Given passage >>
○ ○ ○ ○

Replace get_lhs and get_rhs with something more appropriate

[ahojukka5]

I just realized the obvious when thinking about dynamic analyses. We have to rename the commands how the local matrices are assembled. Here is a short memo

• Eigenvalue analysis
• Modal analysis
• Damping matrix?
• Explicit Euler
• Newmark https://en.wikipedia.org/wiki/Newmark-beta_method
• HHT (Hilber-Hughes-Taylor) http://opensees.berkeley.edu/wiki/index.php/Hilber-Hughes-Taylor_Method
• BDF
• Crank-Nicholson method
• Backward Differences Formula (BDF) https://en.wikipedia.org/wiki/Backward_differentiation_formula
• Bossak
• Generalized alpha-method http://opensees.berkeley.edu/wiki/index.php/Generalized_Alpha_Method
• Linear multistep methods https://en.wikipedia.org/wiki/Linear_multistep_method
• Energy-momentum methods (EMM)
• Generalized energy-momentum method (GEMM)

The thing is that while technically we are finally always solving linear system of equations, i.e. Ax=b, which has left hand side and right hand side, in implicit methods the same global matrix (mass matrix for instance) can be in both sides of equation. In multistep methods (like BDF2) earlier solutions are used to stabilize the next solution and again depending on the order of method they can be on left or on right side. While there is always some kind of fundamental Ax=b with LHS and RHS, it depends heavily from solution algorithm what actually is on left and and what is on right side.

So while this a(u,v) = l(v) canonical form works for some set of problems very well it's not general enough. Any suggestions for better naming convention, @JuliaFEM/owners ? It's not a big job to change this in this point of development but later on it definitely will be so the changes must be done immediately.

[ahojukka5]

What first comes to mind is to have something like

• get_stiffness_matrix
• get_mass_matrix
• get_damping_matrix
• get_force_vector

which would work for linear systems (Mu'' + Ku = f) well, but I suspect this is causing some headaches with non-linear systems, where the equation is more like Mu'' = f(u), where f(u) contains (at least) internal forces f_int(u) and external forces f_ext(u). And depending from problem type, some interface forces like f_contact(u) etc. If we are using automatic differentiation then we don't have to take care of linearizing f(u) to tangent stiffness but of course it should still be possible.

○ ○ ○ ○

Required work >>
1. List every function name that the naming thread proposes as a replacement.
2. Please rewrite the naming thread, everything from "So while this" down to "be done immediately.", with "naming convention" changed to "naming scheme".
3. Carry on the naming thread from the point where it stops.

Given information >>

○ ○ ○ ○

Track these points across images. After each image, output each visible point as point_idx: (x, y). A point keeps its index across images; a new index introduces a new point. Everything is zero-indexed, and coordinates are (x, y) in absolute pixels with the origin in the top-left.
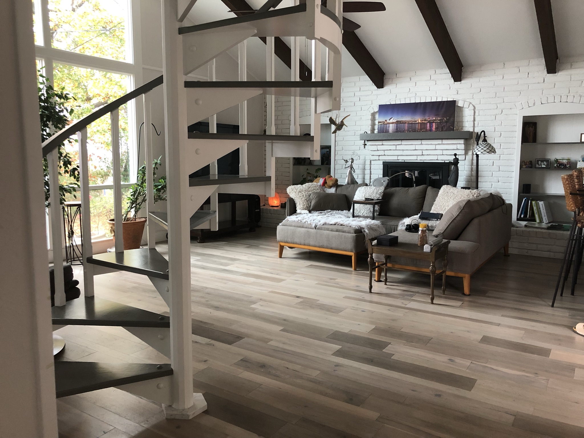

○ ○ ○ ○

Per-task outputs >>
1.
get_stiffness_matrix
get_mass_matrix
get_damping_matrix
get_force_vector

2.
So while this a(u,v) = l(v) canonical form works for some set of problems very well it's not general enough. Any suggestions for better naming scheme, @JuliaFEM/owners ? It's not a big job to change this in this point of development but later on it definitely will be so the changes must be done immediately.

3.
Yet another source of confusion would be Dirichlet boundary conditions (and contact boundary conditions for instance) which contribute to both sides. Technically the lhs is mass matrix like thing without anything or very little to do with mass.

Anyway it should be now very obvious that calling get_lhs and get_rhs is way too straightforward approach to ask for a local element matrices.

[ahojukka5]

After thinking a bit we could start from virtual work or residual vector, and get_lhs and get_rhs are more like low level function calls, which are used internally but can be defined also by user.

[ahojukka5]

Now we have

• get_mass_matrix
• get_stiffness_matrix
• get_force_vector

for a "traditional approach", which is activated using has_mass_matrix, has_stiffness_matrix and has_force_vector set true for equation. Furthermore, we have

• get_residual_vector and has_residual_vector if only residual force vector is known and ForwardDiffhandles automatic differentiation of jacobian. This situation arises when equations are derived using principle of virtual work.

-get_potential_energy and has_potential_energy if only potential energy of system is known and ForwardDiff handles automatic differentiation of hessian + gradient of equation. This situation arises when equations are derived using principle of minimum potential energy.

Finally, we have calculate_local_assembly! which can be overridden by user defined function if nothing above doesn't fit for needs. This for example allows to access problem (=larger set of equations) if element needs to interact with other elements, which is the case in interface problems (fluid-structure-interaction, contact mechanics, ...)